Survival has improved with these agents; furthermore, increased rates of complete response (CR) and durable remissions are setting new treatment end-point benchmarks. Based on results from previous studies, CR rates have improved from <5% with VEGFR-TKIs to 10–16% with ICI combinations3. The latest ICI plus VEGF–TKI combination to be approved by the FDA was lenvatinib plus pembrolizumab (which led to a CR rate of 16% based on the CLEAR phase III clinical trial4) in August 2021. However, as we move into using these combinations in the real-world practice setting, uncertainty exists concerning whether such high CR rates will be observed in a non-clinical trial population5. Real-world observations suggest that high CR rates are a possibility; for example, a 67-year-old woman with metastatic ccRCC experienced a remarkable CR after 4 months of treatment with first-line standard-of-care lenvatinib plus pembrolizumab, including complete resolution of an 8 cm anterior mediastinal mass (FIG. 1). This case and others that we see in our day-to-day practice give further support to using these combinations in the real-world practice setting.
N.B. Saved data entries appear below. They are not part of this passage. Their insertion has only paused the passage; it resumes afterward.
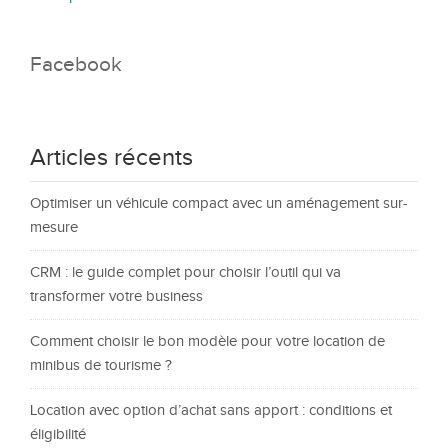
Facebook
Articles récents
Optimiser un véhicule compact avec un aménagement sur-
mesure
CRM : le guide complet pour choisir l’outil qui va
transformer votre business
Comment choisir le bon modèle pour votre location de
minibus de tourisme ?
Location avec option d’achat sans apport : conditions et
éligibilité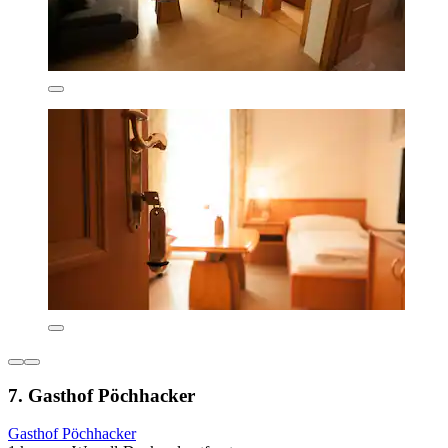
7. Gasthof Pöchhacker
Gasthof Pöchhacker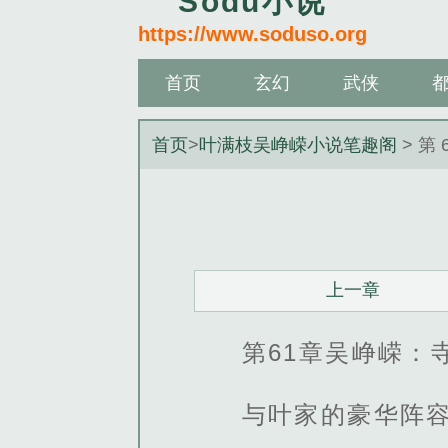
Sodu小说
https://www.soduso.org
首页
玄幻
武侠
首页
>
叶满枝吴峥嵘小说笔趣阁
> 第 
上一章
第61章吴峥嵘：
与叶家的豪华阵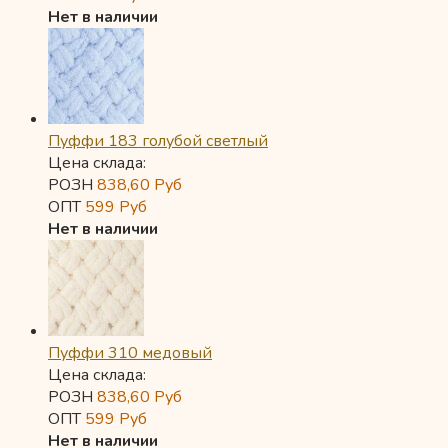
Нет в наличии
Пуффи 183 голубой светлый
Цена склада:
РОЗН
838,60
Руб
ОПТ
599
Руб
Нет в наличии
Пуффи 310 медовый
Цена склада:
РОЗН
838,60
Руб
ОПТ
599
Руб
Нет в наличии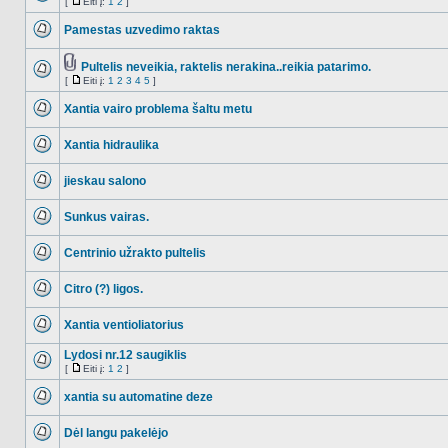
[
Eiti į:
1
2
]
NO_UNREAD_POSTS
Eiti
į
Pamestas uzvedimo raktas
NO_UNREAD_POSTS
Pultelis neveikia, raktelis nerakina..reikia patarimo.
Tema
[
Eiti į:
1
2
3
4
5
]
NO_UNREAD_POSTS
turi
Eiti
prikabintų
į
Xantia vairo problema šaltu metu
failų
NO_UNREAD_POSTS
Xantia hidraulika
NO_UNREAD_POSTS
jieskau salono
NO_UNREAD_POSTS
Sunkus vairas.
NO_UNREAD_POSTS
Centrinio užrakto pultelis
NO_UNREAD_POSTS
Citro (?) ligos.
NO_UNREAD_POSTS
Xantia ventioliatorius
NO_UNREAD_POSTS
Lydosi nr.12 saugiklis
[
Eiti į:
1
2
]
NO_UNREAD_POSTS
Eiti
į
xantia su automatine deze
NO_UNREAD_POSTS
Dėl langu pakelėjo
NO_UNREAD_POSTS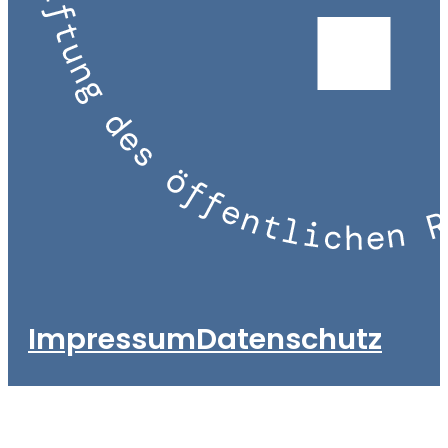
Impressum
Datenschutz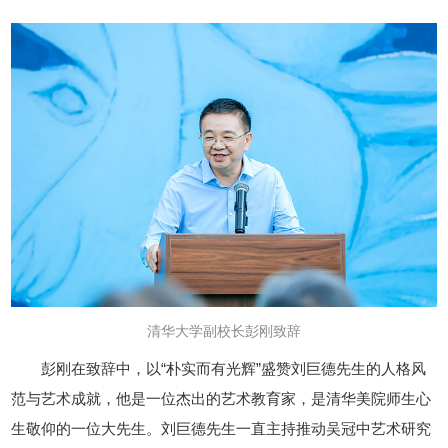
清华大学副校长彭刚致辞
彭刚在致辞中，以“朴实而有光辉”盛赞刘巨德先生的人格风
范与艺术成就，他是一位杰出的艺术教育家，是清华美院师生心
生敬仰的一位大先生。刘巨德先生一直主持推动吴冠中艺术研究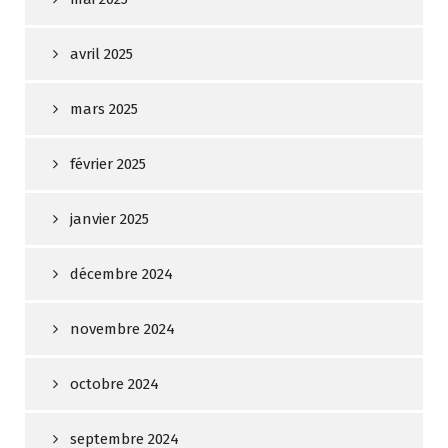
avril 2025
mars 2025
février 2025
janvier 2025
décembre 2024
novembre 2024
octobre 2024
septembre 2024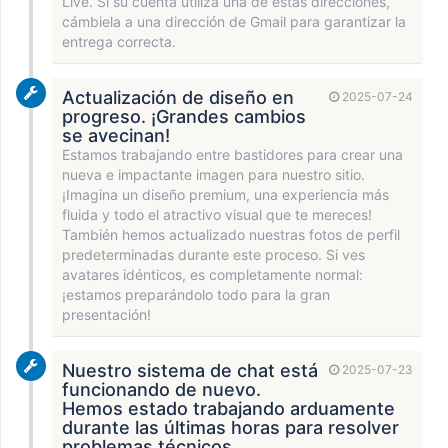
Live. Si su cuenta utiliza una de estas direcciones,
cámbiela a una dirección de Gmail para garantizar la
entrega correcta.
Actualización de diseño en
2025-07-24
progreso. ¡Grandes cambios
se avecinan!
Estamos trabajando entre bastidores para crear una
nueva e impactante imagen para nuestro sitio.
¡Imagina un diseño premium, una experiencia más
fluida y todo el atractivo visual que te mereces!
También hemos actualizado nuestras fotos de perfil
predeterminadas durante este proceso. Si ves
avatares idénticos, es completamente normal:
¡estamos preparándolo todo para la gran
presentación!
Nuestro sistema de chat está
2025-07-23
funcionando de nuevo.
Hemos estado trabajando arduamente
durante las últimas horas para resolver
problemas técnicos.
Fig. 1 |. Dramatic treatment response to systemic therapy in metastatic renal cell carcinoma.

Fig. 1 |

A 67-year-old woman with metastatic renal cell carcinoma at baseline (parts a and b) and after 4 months of therapy with the combination of lenvatinib plus pembrolizumab (parts c and d). Axial arterial-phase CT through the chest demonstrates a large mediastinal mass with heterogeneous arterial enhancement (arrow), as well as a partially visualized right humerus pathological fracture with a large enhancing soft-tissue component (arrowhead) (part a). Axial arterial-phase CT also demonstrates metastatic disease to the left upper lobe (arrow) (part b). Follow-up imaging shows complete radiographic response with resolution of all visible sites of disease (parts c and d).
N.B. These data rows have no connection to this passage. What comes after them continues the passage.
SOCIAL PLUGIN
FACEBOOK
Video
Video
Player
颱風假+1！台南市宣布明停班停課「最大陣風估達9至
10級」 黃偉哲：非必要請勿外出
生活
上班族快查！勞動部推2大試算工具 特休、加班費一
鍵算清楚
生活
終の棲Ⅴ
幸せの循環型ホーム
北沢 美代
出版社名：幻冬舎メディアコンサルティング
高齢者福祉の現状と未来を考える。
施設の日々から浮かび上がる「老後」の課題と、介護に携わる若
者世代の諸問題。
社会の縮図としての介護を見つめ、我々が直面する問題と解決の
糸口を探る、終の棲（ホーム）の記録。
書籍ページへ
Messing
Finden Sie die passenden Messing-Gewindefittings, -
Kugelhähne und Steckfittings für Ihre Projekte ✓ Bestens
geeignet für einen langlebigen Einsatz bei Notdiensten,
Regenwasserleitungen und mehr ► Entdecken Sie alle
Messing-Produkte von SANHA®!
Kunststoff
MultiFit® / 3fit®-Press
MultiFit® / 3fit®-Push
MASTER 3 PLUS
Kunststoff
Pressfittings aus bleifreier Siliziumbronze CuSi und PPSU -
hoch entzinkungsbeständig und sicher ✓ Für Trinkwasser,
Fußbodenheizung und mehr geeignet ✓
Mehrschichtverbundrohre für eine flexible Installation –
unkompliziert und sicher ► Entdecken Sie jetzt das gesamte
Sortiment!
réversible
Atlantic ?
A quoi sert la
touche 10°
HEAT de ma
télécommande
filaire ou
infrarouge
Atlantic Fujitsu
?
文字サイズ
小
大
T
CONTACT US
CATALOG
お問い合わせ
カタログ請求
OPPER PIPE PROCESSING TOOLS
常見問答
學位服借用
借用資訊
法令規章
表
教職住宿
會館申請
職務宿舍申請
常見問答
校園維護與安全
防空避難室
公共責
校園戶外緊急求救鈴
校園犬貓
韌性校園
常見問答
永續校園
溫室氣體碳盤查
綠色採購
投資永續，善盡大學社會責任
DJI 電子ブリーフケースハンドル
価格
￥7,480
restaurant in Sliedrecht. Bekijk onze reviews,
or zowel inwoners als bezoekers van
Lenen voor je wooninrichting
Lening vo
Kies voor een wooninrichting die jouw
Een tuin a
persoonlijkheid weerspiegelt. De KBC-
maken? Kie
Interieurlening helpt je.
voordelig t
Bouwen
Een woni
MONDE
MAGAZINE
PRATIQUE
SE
Future large-scale, observational cohort and registry studies are needed to provide insight into the extension of clinical trial data of ICI therapies to more diverse real-world patient populations6. Multiple multi-institutional registry observational studies are currently ongoing, including an observational study of avelumab plus axitinib in metastatic RCC in the UK (NCT05394493) and the outcomes database to prospectively assess the changing therapy landscape in renal cell carcinoma (ODYSSEY RCC) observational phase IV study in the USA (NCT04919122). However, despite these advances, multiple challenges still remain in the management of metastatic RCC, including the discovery of therapies with novel mechanisms of action, the identification of biomarkers predictive of treatment responses and toxic effects, and understanding mechanisms of resistance to RCC treatments7,8. Several studies are currently ongoing both in the front-line and treatment-refractory settings to investigate novel therapies and treatment strategies in RCC. Belzutifan (which is a highly specific hypoxia-inducible factor 2α inhibitor with promising activity and tolerability in patients with metastatic ccRCC who have received multiple previous treatments)9,10 is one of the most promising novel therapies in RCC. Belzutifan is currently being studied in a phase III first-line study of triplet therapy in combination with lenvatinib and pembrolizumab (NCT04736706).

To conclude, the treatment landscape of RCC is rapidly evolving, which has resulted in considerable improvements in patient outcomes both in the clinical trial and real-world practice setting. Multiple studies are currently ongoing to address the current challenges in RCC and uncover new therapeutic strategies and interventions.

Footnotes

Competing interests

The authors declare no competing interests.